In the information age of American politics, who do you trust to give you the news you need?
In 2016, a Microsoft-sponsored study stated that the human attention span lowered from 12 seconds to 8 seconds in a span of over a decade, meaning the human attention span is now less than that of a goldfish. This decrease in attention span was seen across all genders and age groups.
Even I was skeptical about such a development until I learned last week that Americans check their phone about 96 times per day, or about every ten minutes. These fun facts may not matter on the surface, but it shows many of you aren’t paying attention. More so, it shows how there are so many factors working against you.

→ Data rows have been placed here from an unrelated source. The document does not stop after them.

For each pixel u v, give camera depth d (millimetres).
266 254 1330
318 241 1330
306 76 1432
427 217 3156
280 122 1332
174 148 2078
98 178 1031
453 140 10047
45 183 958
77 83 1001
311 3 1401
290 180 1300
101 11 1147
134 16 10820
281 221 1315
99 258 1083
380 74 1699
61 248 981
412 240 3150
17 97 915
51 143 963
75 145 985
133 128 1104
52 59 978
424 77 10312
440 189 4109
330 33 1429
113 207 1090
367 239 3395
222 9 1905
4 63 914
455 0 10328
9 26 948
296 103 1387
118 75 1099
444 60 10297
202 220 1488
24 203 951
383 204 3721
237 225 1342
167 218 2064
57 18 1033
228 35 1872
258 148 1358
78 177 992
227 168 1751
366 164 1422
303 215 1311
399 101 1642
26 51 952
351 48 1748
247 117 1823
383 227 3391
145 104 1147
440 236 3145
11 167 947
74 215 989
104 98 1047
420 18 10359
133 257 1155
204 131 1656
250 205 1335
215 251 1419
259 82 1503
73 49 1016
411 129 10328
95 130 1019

Just a few weeks ago a voting audit took place in Arizona. Many interesting details were found but, oddly enough, the most popular mainstream media publications did not report its findings. Instead, they reemphasized narratives that steer your decision making towards certain agendas unbeknownst to you.
I ask, are your thoughts, your thoughts? If not, who put them there? Why did they put them there? And lastly, to what benefits do they reap by making you think the way they want you to?
Over the last few months, major mainstream media sources were rife with articles about the Arizona audit. Yet even after the completion of the audit, few of them (if any) reported the audit’s findings. Instead, they continued the narratives that our elections are secure, free of error, and the audit itself was a fraud.
Biased audit reports
Look at CNN, ranked as the #1 digital news outlet in U.S. unique visitors, mobile unique visitors, young adult visitors, and politics visitors in July. On August 22nd of this year, CNN posted the article, “Arizona’s sham ‘audit’ report due to GOP-led state Senate on Monday.”
In the article, the author not only discredits the work done by Cyber Ninjas, one of the companies in charge of performing the Arizona audit, but also rejects the importance of the audit’s findings. He states, “No matter the results of the audit, the reality that Joe Biden is president and won Arizona’s 11 electoral votes last year will not change.”
Although the results won’t change, don’t the people have a right to valid election processes?
A month later, CNN published an opinion piece entitled, “What Arizona’s sham audit really taught us.” With such a title, one would think CNN would publish some of the results of the audit and show the discrepancies within those results. It would prove their claims are valid, and more importantly would allow the reader to decide for themselves about the information presented before them. But like many of the articles mentioned, they didn’t.
This opinion piece echoes some of the same sentiments of the other CNN article. In some cases, some rhetoric is regurgitated word for word. The author of this article also discredits the work done by Cyber Ninjas by saying, “[Cyber Ninjas] drafted a report rife with misinformation that could continue to sow distrust in the US election system,” but there was not one detail listed to support this claim.
Furthermore, the author stated, “Many of those who supported the “audit” have expressed extremely unhealthy views about politics and the election processes in this country.” The biased reporting continued with, “this… rhetoric, coupled with the web of lies and conspiracy theories, is increasingly spreading from the fringes of the Republican Party to the mainstream.”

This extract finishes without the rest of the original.